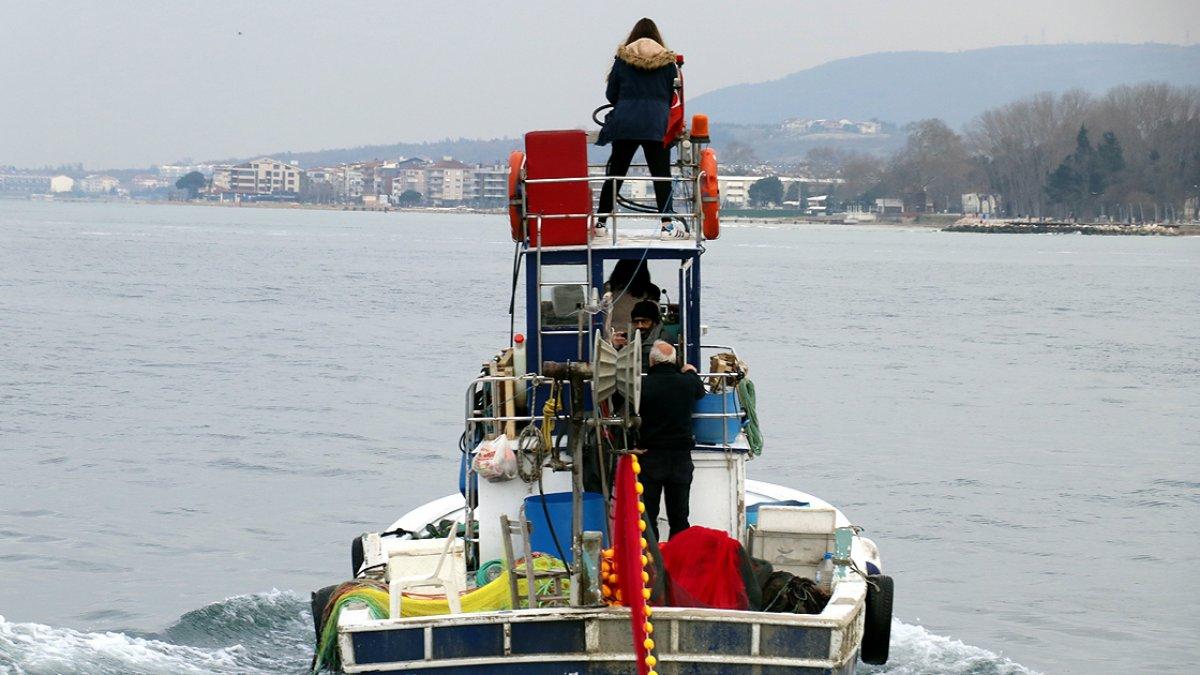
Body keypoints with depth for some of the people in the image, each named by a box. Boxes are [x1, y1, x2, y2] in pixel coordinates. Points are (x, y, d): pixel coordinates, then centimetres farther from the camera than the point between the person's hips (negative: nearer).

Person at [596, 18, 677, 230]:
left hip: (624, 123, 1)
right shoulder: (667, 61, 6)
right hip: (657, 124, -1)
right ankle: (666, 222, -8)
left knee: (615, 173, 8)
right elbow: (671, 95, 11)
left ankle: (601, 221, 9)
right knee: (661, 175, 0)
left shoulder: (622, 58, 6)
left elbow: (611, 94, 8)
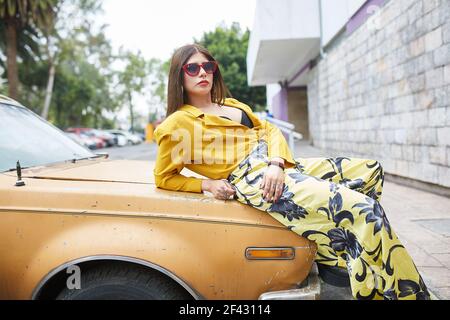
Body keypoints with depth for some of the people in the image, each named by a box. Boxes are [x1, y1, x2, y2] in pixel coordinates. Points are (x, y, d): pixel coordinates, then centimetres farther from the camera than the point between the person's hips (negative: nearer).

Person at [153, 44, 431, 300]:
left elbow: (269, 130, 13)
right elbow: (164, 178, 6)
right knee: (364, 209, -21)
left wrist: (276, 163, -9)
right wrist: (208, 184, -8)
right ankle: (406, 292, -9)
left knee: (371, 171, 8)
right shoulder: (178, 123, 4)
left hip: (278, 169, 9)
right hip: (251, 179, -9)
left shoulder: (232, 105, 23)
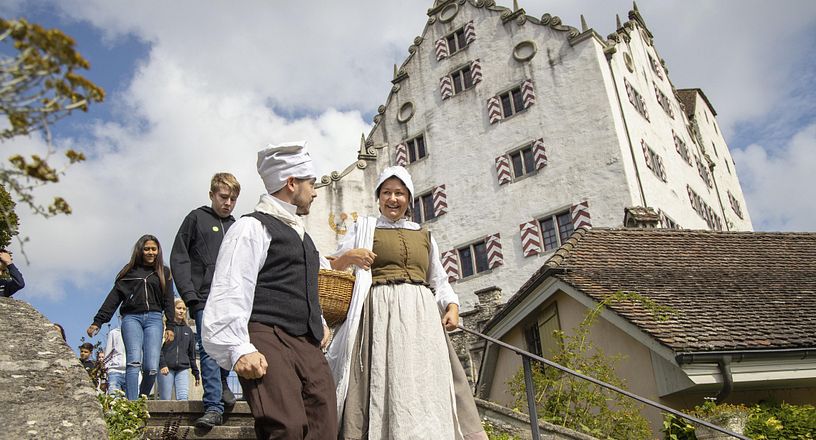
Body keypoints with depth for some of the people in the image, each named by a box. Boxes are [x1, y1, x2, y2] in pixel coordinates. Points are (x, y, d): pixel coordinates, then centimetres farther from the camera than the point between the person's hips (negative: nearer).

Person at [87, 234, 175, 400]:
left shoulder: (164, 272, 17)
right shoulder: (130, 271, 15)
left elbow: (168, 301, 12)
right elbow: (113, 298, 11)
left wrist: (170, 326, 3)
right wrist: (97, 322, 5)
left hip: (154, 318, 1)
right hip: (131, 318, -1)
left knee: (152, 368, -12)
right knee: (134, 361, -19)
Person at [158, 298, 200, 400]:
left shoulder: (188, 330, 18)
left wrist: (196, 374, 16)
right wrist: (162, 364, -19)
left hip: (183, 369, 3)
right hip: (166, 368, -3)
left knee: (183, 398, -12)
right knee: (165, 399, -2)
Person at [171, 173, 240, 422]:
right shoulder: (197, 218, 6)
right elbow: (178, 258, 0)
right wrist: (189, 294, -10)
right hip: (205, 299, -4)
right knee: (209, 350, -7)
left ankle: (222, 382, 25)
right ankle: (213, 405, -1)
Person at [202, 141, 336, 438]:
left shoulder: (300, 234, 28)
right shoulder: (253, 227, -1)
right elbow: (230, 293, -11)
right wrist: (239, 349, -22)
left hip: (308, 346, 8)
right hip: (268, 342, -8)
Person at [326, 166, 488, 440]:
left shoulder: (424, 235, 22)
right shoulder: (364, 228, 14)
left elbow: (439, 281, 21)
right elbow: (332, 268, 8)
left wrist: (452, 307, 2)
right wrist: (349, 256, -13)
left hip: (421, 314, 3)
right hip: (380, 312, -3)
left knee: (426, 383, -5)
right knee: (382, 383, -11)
==
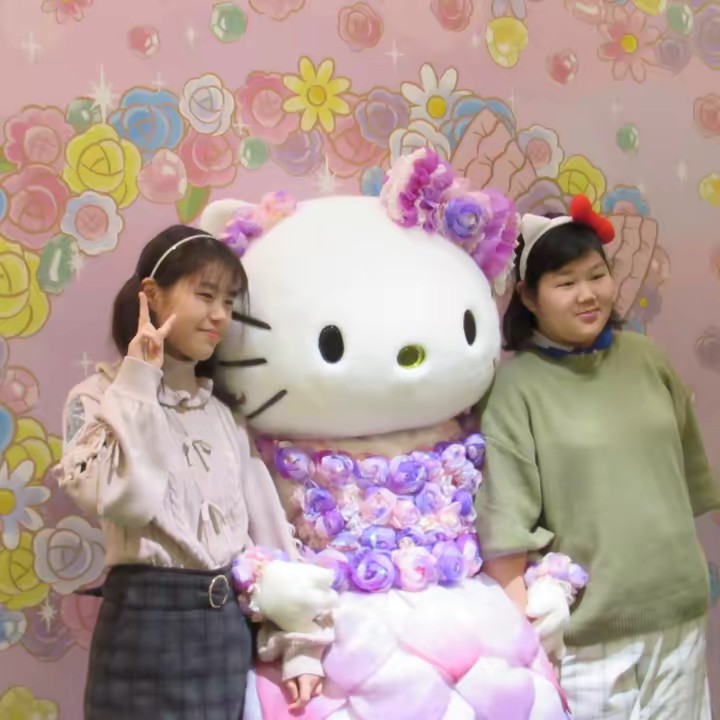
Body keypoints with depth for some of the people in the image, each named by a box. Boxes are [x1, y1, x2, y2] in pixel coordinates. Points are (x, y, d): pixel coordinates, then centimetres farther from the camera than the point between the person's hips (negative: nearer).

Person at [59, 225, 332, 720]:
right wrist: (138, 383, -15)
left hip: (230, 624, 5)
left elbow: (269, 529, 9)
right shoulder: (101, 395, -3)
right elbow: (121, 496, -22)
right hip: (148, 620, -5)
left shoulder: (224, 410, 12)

ABOUT THIS TASK >>
Start with the line above that contains "right elbow: (113, 298, 11)" and stop after the line that contains "right wrist: (162, 364, -19)". Output those lines exactly, and only those.

WRITTEN RESPONSE >>
right elbow: (113, 298, 11)
left wrist: (170, 326, 3)
right wrist: (97, 322, 5)
left hip: (154, 318, 1)
right hip: (131, 318, -1)
left knee: (152, 368, -12)
right knee: (134, 361, -19)
Person at [158, 298, 200, 400]:
left shoulder: (188, 330, 18)
left wrist: (196, 374, 16)
right wrist: (162, 364, -19)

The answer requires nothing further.